[Collected data entries]
****************

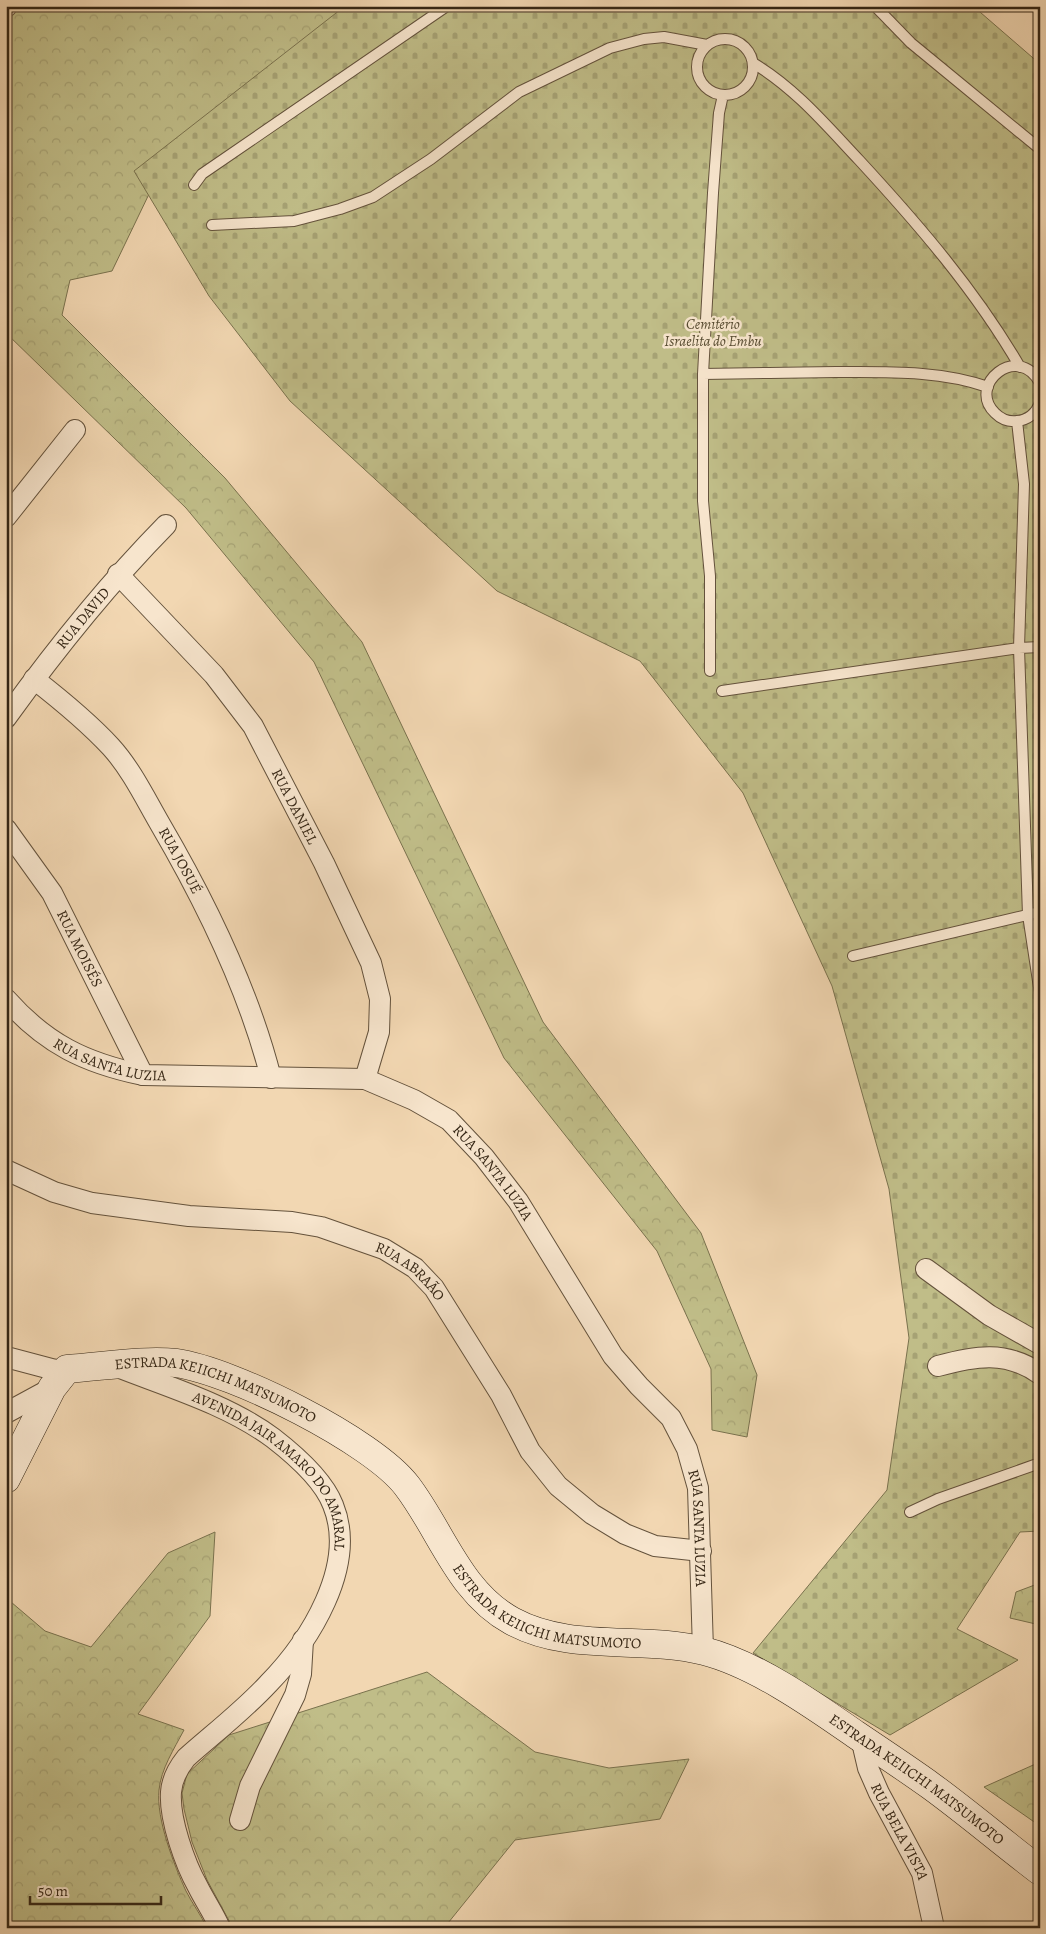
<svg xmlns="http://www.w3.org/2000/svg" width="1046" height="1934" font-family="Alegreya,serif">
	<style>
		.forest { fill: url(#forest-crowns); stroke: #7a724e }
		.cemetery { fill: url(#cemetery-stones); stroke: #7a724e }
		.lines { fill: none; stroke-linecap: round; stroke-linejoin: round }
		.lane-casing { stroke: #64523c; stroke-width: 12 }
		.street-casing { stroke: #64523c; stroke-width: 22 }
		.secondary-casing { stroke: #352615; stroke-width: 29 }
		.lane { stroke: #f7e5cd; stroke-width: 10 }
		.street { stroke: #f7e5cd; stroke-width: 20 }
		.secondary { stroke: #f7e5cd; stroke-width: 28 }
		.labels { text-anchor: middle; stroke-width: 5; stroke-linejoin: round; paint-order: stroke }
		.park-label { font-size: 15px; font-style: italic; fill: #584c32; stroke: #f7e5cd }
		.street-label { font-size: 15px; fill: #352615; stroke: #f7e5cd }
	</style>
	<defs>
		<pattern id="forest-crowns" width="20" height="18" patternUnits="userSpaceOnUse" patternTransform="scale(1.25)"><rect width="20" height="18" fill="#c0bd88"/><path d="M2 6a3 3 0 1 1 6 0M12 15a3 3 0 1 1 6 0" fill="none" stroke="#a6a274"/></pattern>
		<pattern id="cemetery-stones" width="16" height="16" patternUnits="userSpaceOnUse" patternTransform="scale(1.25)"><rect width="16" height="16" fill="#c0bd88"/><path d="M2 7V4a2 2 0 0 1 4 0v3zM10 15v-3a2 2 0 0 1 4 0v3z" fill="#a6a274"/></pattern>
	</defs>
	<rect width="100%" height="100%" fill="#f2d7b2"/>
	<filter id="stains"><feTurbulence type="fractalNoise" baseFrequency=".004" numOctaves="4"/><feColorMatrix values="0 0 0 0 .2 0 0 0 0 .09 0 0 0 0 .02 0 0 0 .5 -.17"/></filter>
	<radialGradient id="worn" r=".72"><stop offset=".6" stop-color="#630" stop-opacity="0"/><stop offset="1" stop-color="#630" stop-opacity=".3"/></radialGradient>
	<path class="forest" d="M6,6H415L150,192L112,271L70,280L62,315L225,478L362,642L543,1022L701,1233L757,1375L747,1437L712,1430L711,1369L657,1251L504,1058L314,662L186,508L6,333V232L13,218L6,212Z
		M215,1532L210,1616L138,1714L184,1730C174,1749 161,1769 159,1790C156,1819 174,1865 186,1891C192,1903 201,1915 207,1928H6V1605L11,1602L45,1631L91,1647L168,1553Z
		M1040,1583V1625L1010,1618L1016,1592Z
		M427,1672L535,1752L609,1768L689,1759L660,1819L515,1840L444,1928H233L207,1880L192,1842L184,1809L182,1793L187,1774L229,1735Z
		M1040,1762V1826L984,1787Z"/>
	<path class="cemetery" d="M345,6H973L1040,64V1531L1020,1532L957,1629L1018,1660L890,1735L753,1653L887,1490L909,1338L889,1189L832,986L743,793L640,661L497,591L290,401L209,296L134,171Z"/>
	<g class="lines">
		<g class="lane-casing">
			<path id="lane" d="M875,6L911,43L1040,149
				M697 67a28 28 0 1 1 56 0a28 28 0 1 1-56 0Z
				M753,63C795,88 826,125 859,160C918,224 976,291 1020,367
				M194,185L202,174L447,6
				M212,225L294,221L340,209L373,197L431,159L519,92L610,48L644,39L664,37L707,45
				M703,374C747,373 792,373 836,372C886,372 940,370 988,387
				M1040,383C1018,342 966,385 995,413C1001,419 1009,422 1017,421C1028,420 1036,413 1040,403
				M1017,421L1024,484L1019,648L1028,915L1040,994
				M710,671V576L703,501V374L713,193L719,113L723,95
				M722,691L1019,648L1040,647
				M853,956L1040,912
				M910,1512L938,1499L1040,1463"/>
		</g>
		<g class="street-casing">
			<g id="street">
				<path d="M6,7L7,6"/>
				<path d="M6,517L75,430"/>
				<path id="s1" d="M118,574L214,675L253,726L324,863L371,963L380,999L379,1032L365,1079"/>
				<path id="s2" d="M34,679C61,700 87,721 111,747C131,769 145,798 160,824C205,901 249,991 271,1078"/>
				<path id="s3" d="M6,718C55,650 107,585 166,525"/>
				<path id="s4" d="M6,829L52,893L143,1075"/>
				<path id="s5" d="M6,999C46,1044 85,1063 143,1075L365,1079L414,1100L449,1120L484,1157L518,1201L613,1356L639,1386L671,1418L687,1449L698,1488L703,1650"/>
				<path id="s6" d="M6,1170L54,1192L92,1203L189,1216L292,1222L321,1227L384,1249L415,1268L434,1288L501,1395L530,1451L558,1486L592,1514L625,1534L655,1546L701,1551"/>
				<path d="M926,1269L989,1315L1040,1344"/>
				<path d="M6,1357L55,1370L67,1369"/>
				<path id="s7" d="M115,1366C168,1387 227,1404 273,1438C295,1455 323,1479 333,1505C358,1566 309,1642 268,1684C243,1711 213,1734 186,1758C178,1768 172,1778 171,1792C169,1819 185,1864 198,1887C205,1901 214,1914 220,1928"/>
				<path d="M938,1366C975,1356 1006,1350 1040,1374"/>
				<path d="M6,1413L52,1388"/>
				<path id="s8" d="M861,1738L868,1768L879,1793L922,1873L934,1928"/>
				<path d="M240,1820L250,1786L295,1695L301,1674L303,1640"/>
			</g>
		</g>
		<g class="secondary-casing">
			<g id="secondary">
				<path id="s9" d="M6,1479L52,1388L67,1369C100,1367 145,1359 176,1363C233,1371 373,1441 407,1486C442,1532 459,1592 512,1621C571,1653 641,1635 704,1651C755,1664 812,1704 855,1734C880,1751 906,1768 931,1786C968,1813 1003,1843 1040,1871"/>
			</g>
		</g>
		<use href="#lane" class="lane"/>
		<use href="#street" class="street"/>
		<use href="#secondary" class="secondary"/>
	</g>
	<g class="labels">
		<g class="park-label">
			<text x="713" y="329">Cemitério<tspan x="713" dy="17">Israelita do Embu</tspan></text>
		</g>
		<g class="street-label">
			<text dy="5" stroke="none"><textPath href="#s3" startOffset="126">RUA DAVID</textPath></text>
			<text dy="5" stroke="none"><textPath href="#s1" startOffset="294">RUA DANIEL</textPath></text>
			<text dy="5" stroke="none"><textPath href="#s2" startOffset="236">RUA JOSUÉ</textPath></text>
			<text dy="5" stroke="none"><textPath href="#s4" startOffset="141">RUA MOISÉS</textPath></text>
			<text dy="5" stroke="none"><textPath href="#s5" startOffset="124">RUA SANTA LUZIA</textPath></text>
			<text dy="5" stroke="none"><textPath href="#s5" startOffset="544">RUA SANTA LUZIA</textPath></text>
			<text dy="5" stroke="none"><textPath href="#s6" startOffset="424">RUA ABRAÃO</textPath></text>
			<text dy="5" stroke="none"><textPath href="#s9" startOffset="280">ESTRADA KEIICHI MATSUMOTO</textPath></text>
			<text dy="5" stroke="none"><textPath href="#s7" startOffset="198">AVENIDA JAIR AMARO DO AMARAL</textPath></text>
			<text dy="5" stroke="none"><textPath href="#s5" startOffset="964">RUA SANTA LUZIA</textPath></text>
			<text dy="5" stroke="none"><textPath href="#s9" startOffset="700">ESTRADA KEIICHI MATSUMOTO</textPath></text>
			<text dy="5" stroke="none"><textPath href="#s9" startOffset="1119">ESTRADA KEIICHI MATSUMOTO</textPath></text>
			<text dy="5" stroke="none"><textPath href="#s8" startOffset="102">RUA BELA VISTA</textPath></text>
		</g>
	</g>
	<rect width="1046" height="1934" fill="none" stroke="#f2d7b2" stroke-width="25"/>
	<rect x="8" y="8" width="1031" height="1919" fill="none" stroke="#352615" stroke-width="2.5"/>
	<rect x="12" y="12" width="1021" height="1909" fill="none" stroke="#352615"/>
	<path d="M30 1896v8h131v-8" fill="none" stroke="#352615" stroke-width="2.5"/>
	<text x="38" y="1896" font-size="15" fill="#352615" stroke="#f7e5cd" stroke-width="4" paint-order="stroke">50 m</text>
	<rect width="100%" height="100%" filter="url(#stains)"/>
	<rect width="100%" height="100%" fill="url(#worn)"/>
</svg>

****************

TASK DESCRIPTION: Given the records above, reproduce precisely and only the lines between the line holding "#352615; stroke-width: 29" and the line holding "middle; stroke-width: 5;", inclusive.

EXPECTED OUTPUT:
		.secondary-casing { stroke: #352615; stroke-width: 29 }
		.lane { stroke: #f7e5cd; stroke-width: 10 }
		.street { stroke: #f7e5cd; stroke-width: 20 }
		.secondary { stroke: #f7e5cd; stroke-width: 28 }
		.labels { text-anchor: middle; stroke-width: 5; stroke-linejoin: round; paint-order: stroke }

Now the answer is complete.